The defining question I asked myself when I read Peggy’s book was, can I do, or do I want to do, what I do… forever? Or, could I still do my work, in a different way, and venture into something totally new?
Some questions…and by the way, none of these are more virtuous than any others:
Do you consider your work a phase of your life that will one day stop? (Hello retirement and cruises! Safari’s! Matching tracksuits! Canasta!)
Do you consider your work just one expression of a thing that you do that could be applied to other mediums, industries, circumstances or people? (Graphic designer to painter, copywriter to novelist, entrepreneur to volunteer board member.)
Do you consider your work a single chapter in your life that when finished, will open the door to a new one? (Sell a company, start a radically different one. Close a company, read all the books you didn’t have time for and become a professional volunteer.)

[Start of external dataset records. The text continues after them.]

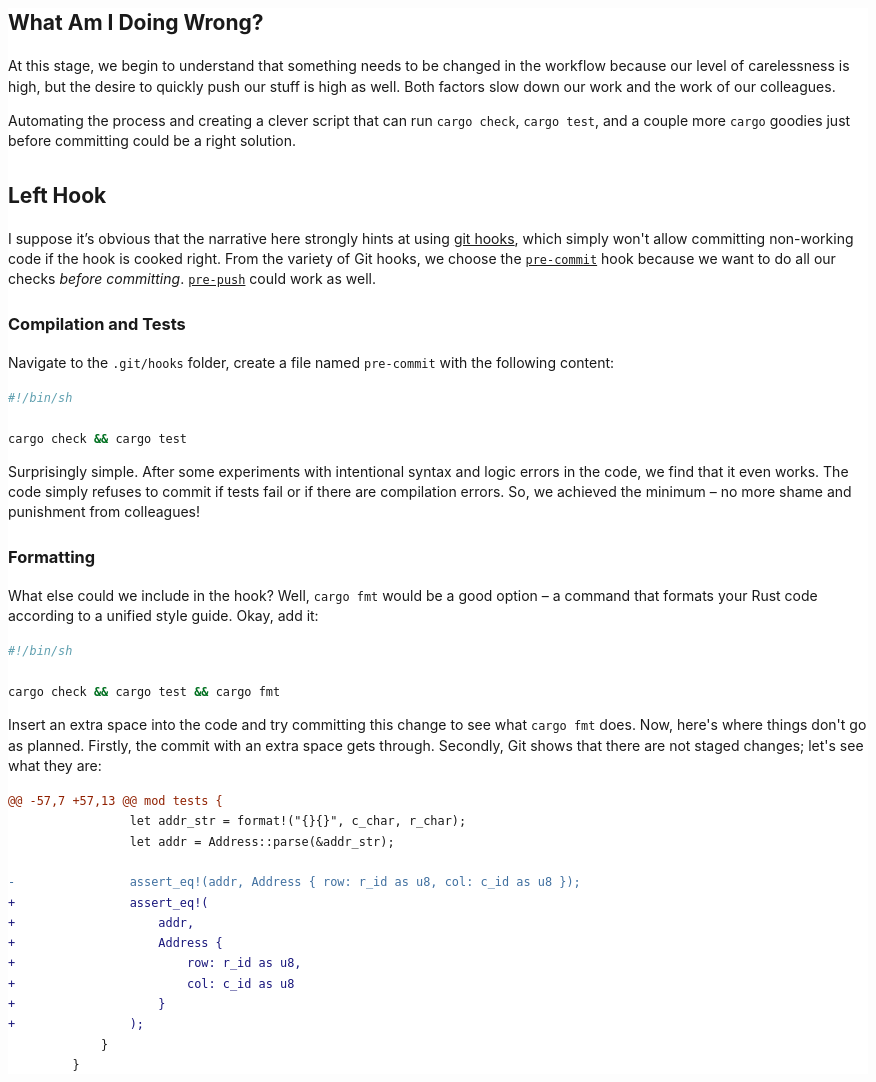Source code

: ## What Am I Doing Wrong?

At this stage, we begin to understand that something needs to be changed in the workflow because our level of carelessness is high, but the desire to quickly push our stuff is high as well. Both factors slow down our work and the work of our colleagues.

Automating the process and creating a clever script that can run `cargo check`, `cargo test`, and a couple more `cargo` goodies just before committing could be a right solution.

## Left Hook

I suppose it’s obvious that the narrative here strongly hints at using [git hooks](https://git-scm.com/docs/githooks), which simply won't allow committing non-working code if the hook is cooked right. From the variety of Git hooks, we choose the [`pre-commit`](https://git-scm.com/docs/githooks#_pre_commit) hook because we want to do all our checks *before committing*. [`pre-push`](https://git-scm.com/docs/githooks#_pre_push) could work as well.

### Compilation and Tests

Navigate to the `.git/hooks` folder, create a file named `pre-commit` with the following content:

```bash
#!/bin/sh

cargo check && cargo test
```

Surprisingly simple. After some experiments with intentional syntax and logic errors in the code, we find that it even works. The code simply refuses to commit if tests fail or if there are compilation errors. So, we achieved the minimum – no more shame and punishment from colleagues!

### Formatting

What else could we include in the hook? Well, `cargo fmt` would be a good option – a command that formats your Rust code according to a unified style guide. Okay, add it:

```bash
#!/bin/sh

cargo check && cargo test && cargo fmt
```

Insert an extra space into the code and try committing this change to see what `cargo fmt` does. Now, here's where things don't go as planned. Firstly, the commit with an extra space gets through. Secondly, Git shows that there are not staged changes; let's see what they are:

```diff
@@ -57,7 +57,13 @@ mod tests {
                 let addr_str = format!("{}{}", c_char, r_char);
                 let addr = Address::parse(&addr_str);

-                assert_eq!(addr, Address { row: r_id as u8, col: c_id as u8 });
+                assert_eq!(
+                    addr,
+                    Address {
+                        row: r_id as u8,
+                        col: c_id as u8
+                    }
+                );
             }
         }
```
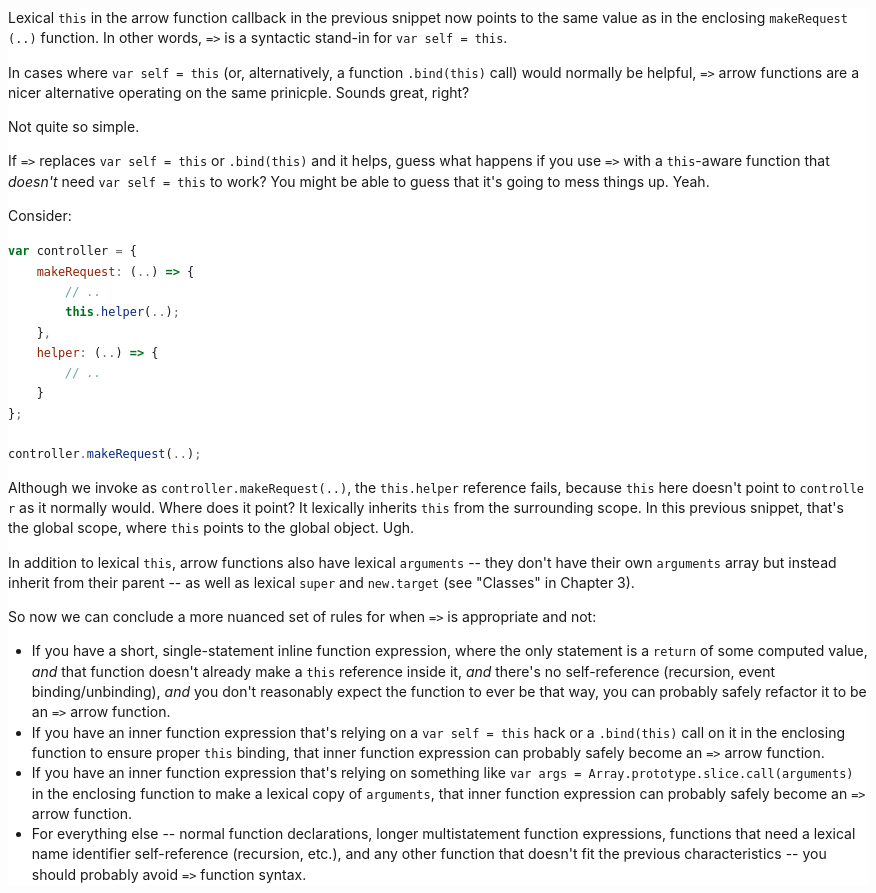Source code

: Lexical `this` in the arrow function callback in the previous snippet now points to the same value as in the enclosing `makeRequest(..)` function. In other words, `=>` is a syntactic stand-in for `var self = this`.

In cases where `var self = this` \(or, alternatively, a function `.bind(this)` call\) would normally be helpful, `=>` arrow functions are a nicer alternative operating on the same prinicple. Sounds great, right?

Not quite so simple.

If `=>` replaces `var self = this` or `.bind(this)` and it helps, guess what happens if you use `=>` with a `this`-aware function that _doesn't_ need `var self = this` to work? You might be able to guess that it's going to mess things up. Yeah.

Consider:

```javascript
var controller = {
    makeRequest: (..) => {
        // ..
        this.helper(..);
    },
    helper: (..) => {
        // ..
    }
};

controller.makeRequest(..);
```

Although we invoke as `controller.makeRequest(..)`, the `this.helper` reference fails, because `this` here doesn't point to `controller` as it normally would. Where does it point? It lexically inherits `this` from the surrounding scope. In this previous snippet, that's the global scope, where `this` points to the global object. Ugh.

In addition to lexical `this`, arrow functions also have lexical `arguments` -- they don't have their own `arguments` array but instead inherit from their parent -- as well as lexical `super` and `new.target` \(see "Classes" in Chapter 3\).

So now we can conclude a more nuanced set of rules for when `=>` is appropriate and not:

* If you have a short, single-statement inline function expression, where the only statement is a `return` of some computed value, _and_ that function doesn't already make a `this` reference inside it, _and_ there's no self-reference \(recursion, event binding/unbinding\), _and_ you don't reasonably expect the function to ever be that way, you can probably safely refactor it to be an `=>` arrow function.
* If you have an inner function expression that's relying on a `var self = this` hack or a `.bind(this)` call on it in the enclosing function to ensure proper `this` binding, that inner function expression can probably safely become an `=>` arrow function.
* If you have an inner function expression that's relying on something like `var args = Array.prototype.slice.call(arguments)` in the enclosing function to make a lexical copy of `arguments`, that inner function expression can probably safely become an `=>` arrow function.
* For everything else -- normal function declarations, longer multistatement function expressions, functions that need a lexical name identifier self-reference \(recursion, etc.\), and any other function that doesn't fit the previous characteristics -- you should probably avoid `=>` function syntax.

Aging feels like another opportunity to explore something — to impact people — to express yourself. And maybe you’re someone who wants to keep doing what you’ve been doing as long as you possibly can. But let’s think about it, not just dread it or react to it. Let’s financially plan for it, set ourselves up to make those years interesting and intentional, so you can become a medical assistant to a midwife in rural Africa if that’s what you’ve wanted to do your whole life.
I love thinking about Peggy, in her cottage in Martha’s Vineyard, culling thoughts from her day to be captured on paper.
Here’s to our own versions of 65, 75…105. And, at least for me, continuing to write while learning Canasta — with winters spent in South America doing I — don’t — know —what, but humanitarian work in some non-advertising-oriented way, where no one has heard of the word “brand” — and no one cares.